Adolf Hitler, mon ami d'enfance

Trad. de l'allemand par Lise Graf
Collection L'Air du Temps
Gallimard
Parution
Le livre d'Auguste Kubizek est d'une lecture passionnante. Au contraire des livres à sensation publiés sur les dictateurs, celui-ci ne prétend offrir aucune révélation spectaculaire, si ce n'est la plus fascinante de toutes. En effet, grâce à un récit d'une authenticité criante, l'auteur, sans jamais se permettre le moindre commentaire, nous livre la période la plus importante de la formation d'un être : son adolescence.
Soucieux avant tout de vérité, d'objectivité, Auguste Kubizek, qui a partagé quatre ans durant la chambre du jeune Hitler, et qui est, lui, apolitique, s'est efforcé, nous dit-iI dans son avant-propos, de raconter très simplement la vie au jour le jour de deux jeunes garçons obscurs et pauvres, en oubliant le destin extraordinaire que devait connaître son ami . Il a écrit «comme si Adolf Hitler n'était jamais devenu le chancelier Hitler».
Ce volume est un témoignage sans prix pour ceux qui aiment, à la lumière de faits précis, se faire une opinion personnelle, et combien plus révélateur que tant d'autres : œuvres de pseudo-historiens ou psychiatres, écrites le plus souvent dans un esprit tendancieux. Hitler, le trop célèbre chancelier, nous le trouvons tout entier chez ce garçon de quinze ans qui, sans relâche, fait les plans de reconstruction de sa ville, met sur pied avec le plus grand sérieux l'orchestre ambulant grâce auquel tous pourront apprécier l'œuvre de son dieu : Wagner.
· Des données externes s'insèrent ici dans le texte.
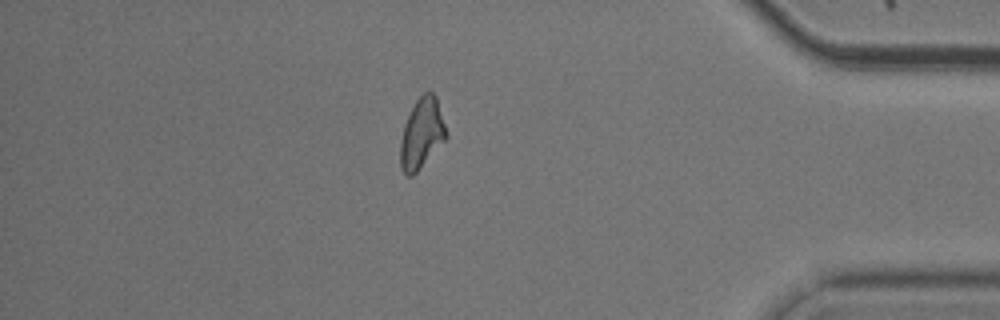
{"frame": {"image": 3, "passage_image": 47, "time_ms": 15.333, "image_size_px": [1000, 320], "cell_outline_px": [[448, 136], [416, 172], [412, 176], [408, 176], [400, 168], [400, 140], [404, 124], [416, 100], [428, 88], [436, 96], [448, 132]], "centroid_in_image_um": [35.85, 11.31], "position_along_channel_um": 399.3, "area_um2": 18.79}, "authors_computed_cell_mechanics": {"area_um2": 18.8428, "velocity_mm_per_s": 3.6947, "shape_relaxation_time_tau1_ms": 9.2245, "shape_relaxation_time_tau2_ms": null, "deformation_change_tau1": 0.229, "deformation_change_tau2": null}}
Le chancelier Hitler, ce grand solitaire, c'est ce jeune garçon qui se donne corps et âme à son amour pour Stéphanie. Cet amour, qu'il veut parfait, il le vivra seul, affirmant que les regards suffisent à deux êtres pour se comprendre. «Adolf, nous dit l'auteur, logeait dans son cerveau une véritable bibliothèque, et préférait renoncer à toute sortie s'il ne pouvait emporter un livre».
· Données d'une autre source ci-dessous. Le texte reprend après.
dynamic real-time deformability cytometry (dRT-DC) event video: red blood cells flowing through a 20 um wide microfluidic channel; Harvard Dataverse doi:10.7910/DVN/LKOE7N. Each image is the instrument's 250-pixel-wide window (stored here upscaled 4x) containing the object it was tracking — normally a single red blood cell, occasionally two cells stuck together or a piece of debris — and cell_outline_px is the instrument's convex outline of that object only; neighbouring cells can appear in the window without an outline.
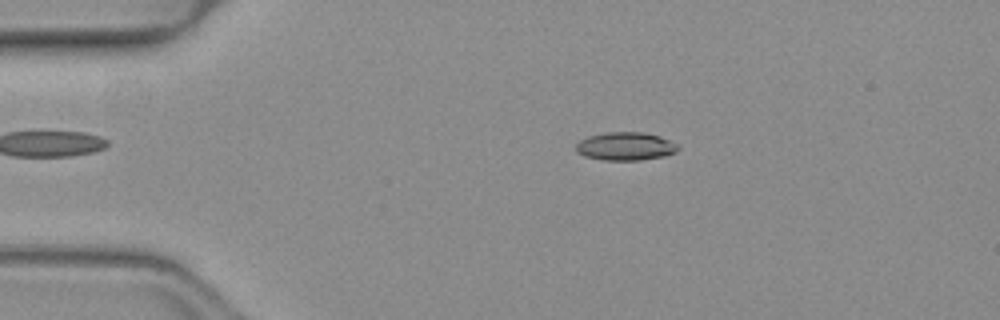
{"species": "common noctule bat (a hibernating species)", "species_latin": "Nyctalus noctula", "temperature_condition": "warm", "stored_images_in_passage": 50, "camera_frame_rate_fps": 3000, "um_per_image_px": 0.085, "animal": {"sex": "female", "body_mass_g": 19.3, "forearm_length_mm": 54.1}, "frame": {"image": 1, "passage_image": 9, "time_ms": 2.667, "image_size_px": [1000, 320], "cell_outline_px": [[680, 148], [676, 152], [664, 156], [640, 160], [604, 160], [584, 156], [576, 152], [576, 144], [580, 140], [588, 136], [604, 132], [644, 132], [660, 136], [676, 144]], "centroid_in_image_um": [53.15, 12.43], "position_along_channel_um": 31.9, "area_um2": 16.82}}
Le récit est dénué d'artifices et souvent plein de l'humour qui découle des situations. Le jeune Adolf, poète, peintre, auteur dramatique, architecte en herbe, décide d'écrire un opéra. Il ordonne à Kubizek, alors élève du Conservatoire, d'en composer la musique. Comme celui-ci tarde, son ami décide de s'en charger, et laisse éclater sa fureur lorsque le jeune musicien se déclare incapable de transcrire une ouverture qui ne tient compte d'aucune règle. Le mot «impossible» n'a pas de sens pour le jeune homme, et l'auteur devra se résigner à passer plusieurs nuits à s'efforcer de transcrire cette ouverture, qui est un tout homogène dans l'esprit de son ami, comme il devra, quatre ans durant, l'écouter, jour et nuit, exposer ses idées sur les problèmes sociaux, moraux, sur l'art, l'architecture.
À cette époque, Hitler ne s'occupe pas de politique, et s'il avait réussi le concours d'entrée aux Beaux·Arts, classe d'architecture, on peut se demander si la face du monde n'en eût pas été changée.
Si le héros du livre était un inconnu, il n'en serait pas moins remarquablement intéressant, c'est dire à quel point l'auteur a atteint le but qu'il se proposait.